Türkmen bakan, Kürdistan'ı anlattı
Türkiye'deki bilinen ismi ile Kuzey Irak Bölgesel Yönetimi, kendi verdikleri ismi ile 'Irak Bölgesel Kürdistan Bölgesi'nin tek Türkmen bakanı Sinan Çelebi, bölgeyi ve ekonomisini anlattı.
13 Yıl Önce Güncellendi
2012-11-25 10:16:26
İşte o röportaj:
ERBİL DÜNYANIN EN GÜVENLİ KENTLERİNDEN BİRİ
Hafta başında tam üç yıllık bir aradan sonra Erbil'e yolum düştüğünde, Bağdat'taki merkezi hükümete bağlı orduyla Irak'ın kuzeyindeki Kürdistan Bölgesel Yönetimi Başkanı Mesut Barzani'ye bağlı peşmergeler arasında çatışma yaşanıyordu. Kentte ne çatışmaya dair en ufak bir telaş vardı, ne de kent halkında en ufak bir güvenlik endişesi.
Kentin ileri gelenleri, Erbil'in dünyanın en güvenli kentlerinden biri olduğunu sık sık söylemekte. Yatırımcıların da yakın vadede bölge için bir güvenlik riski beklentisi yok.
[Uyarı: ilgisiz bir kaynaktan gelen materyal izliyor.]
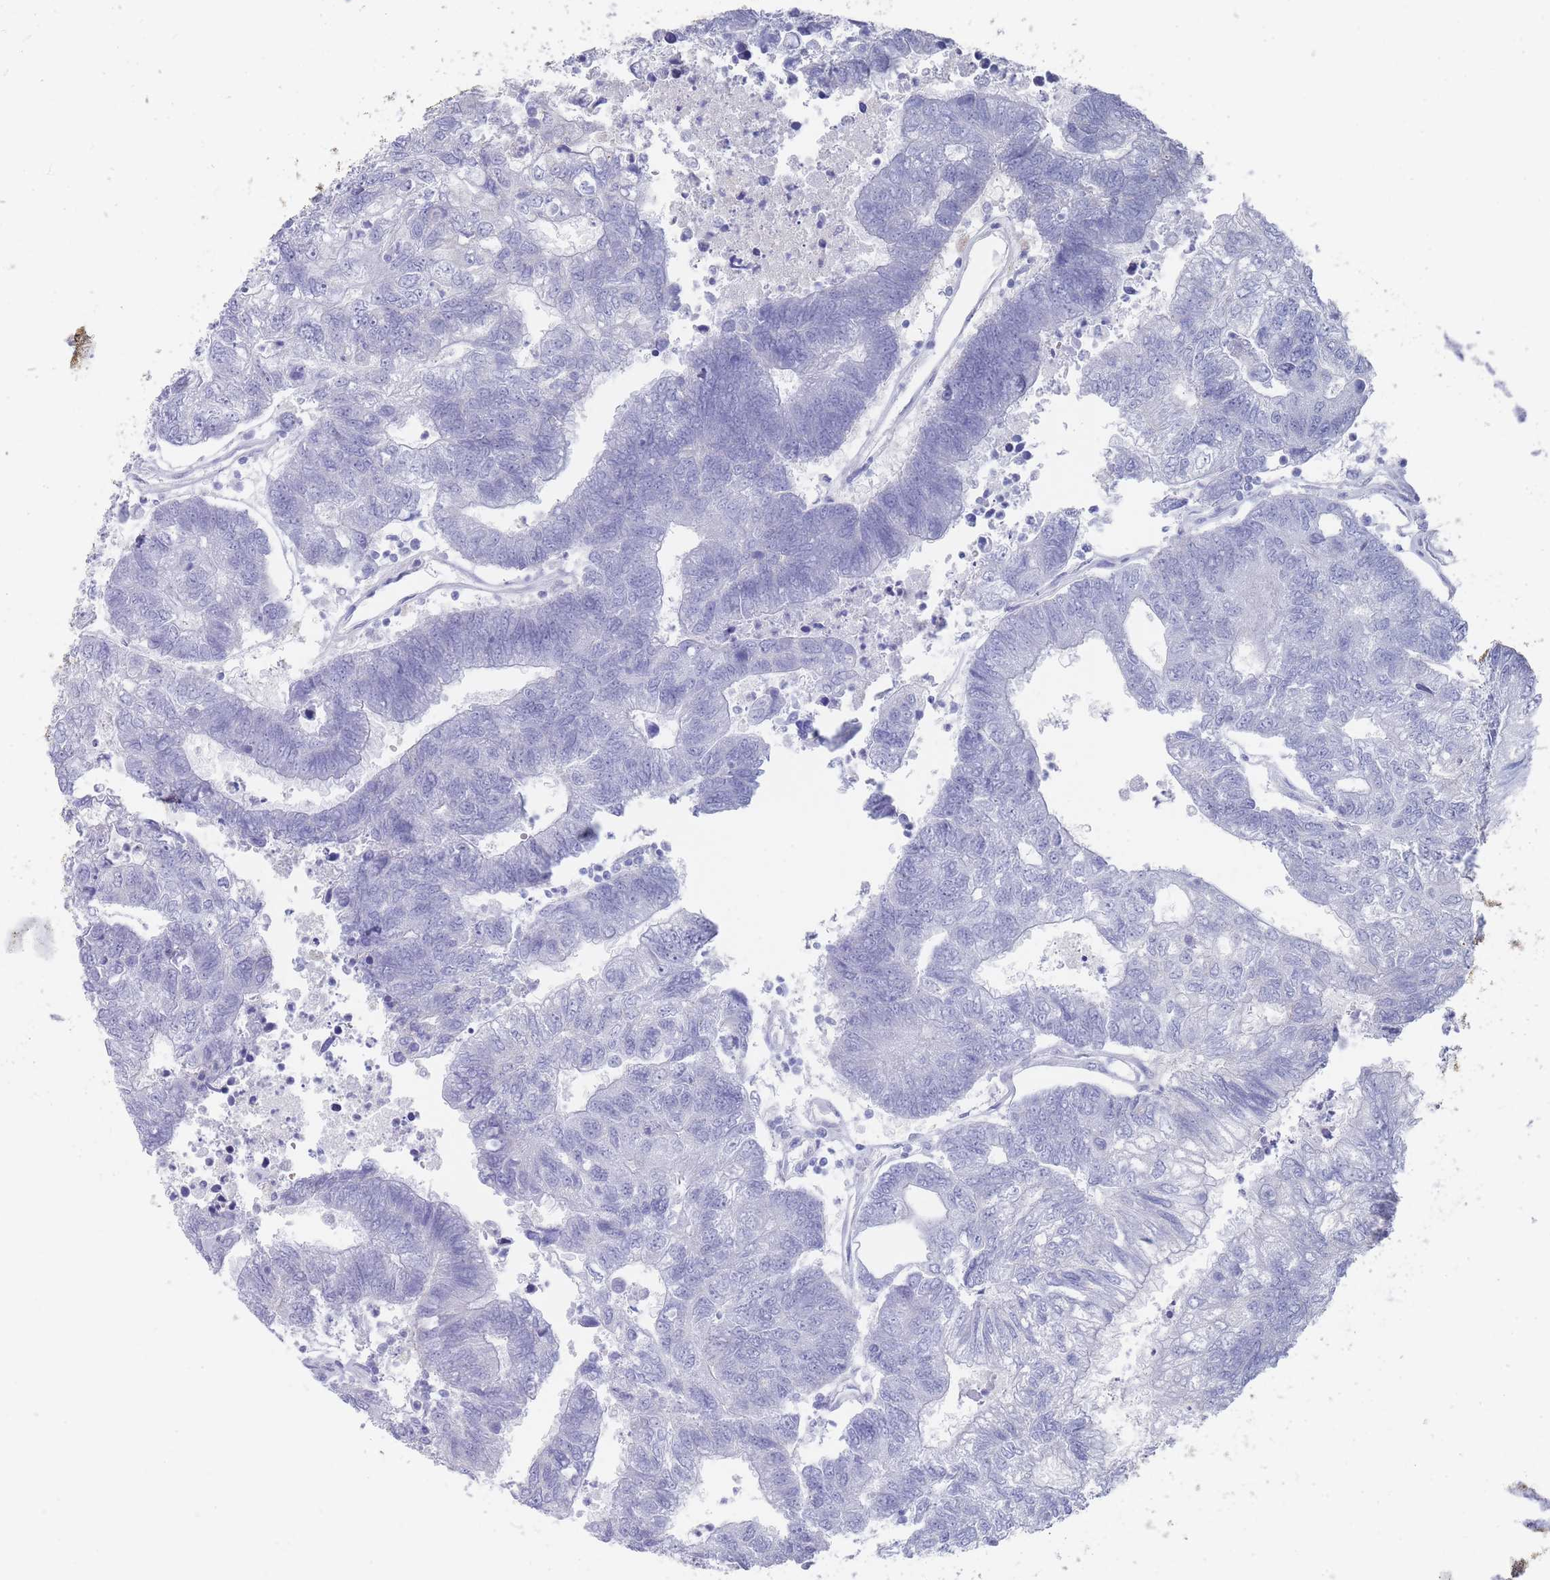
{"staining": {"intensity": "negative", "quantity": "none", "location": "none"}, "tissue": "colorectal cancer", "cell_type": "Tumor cells", "image_type": "cancer", "snomed": [{"axis": "morphology", "description": "Adenocarcinoma, NOS"}, {"axis": "topography", "description": "Colon"}], "caption": "Tumor cells are negative for protein expression in human adenocarcinoma (colorectal).", "gene": "CYP51A1", "patient": {"sex": "female", "age": 48}}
Geçen üç yılda tüm Irak, Körfez ülkeleri ve Ortadoğu'ya hitap eden özelliği artmış, pek çok alışveriş merkezi, konut projeleri, oteller, iş merkezleri yapılmış, yapılmaya da devam ediyor.
Divan Oteli'nin asansöründeki jet tanıtımı da, kentin sokaklarındaki iPhone-5 reklamları da, havalimanındaki konut projelerinin ilanları da hep bu birkaç yıllık değişimin göstergelerinden... Hafta sonları Kürdistan dışında kalan güney kentlerinde yaşayanlar otobüslerle Erbil'e alışverişe ve eğlenceye geliyormuş.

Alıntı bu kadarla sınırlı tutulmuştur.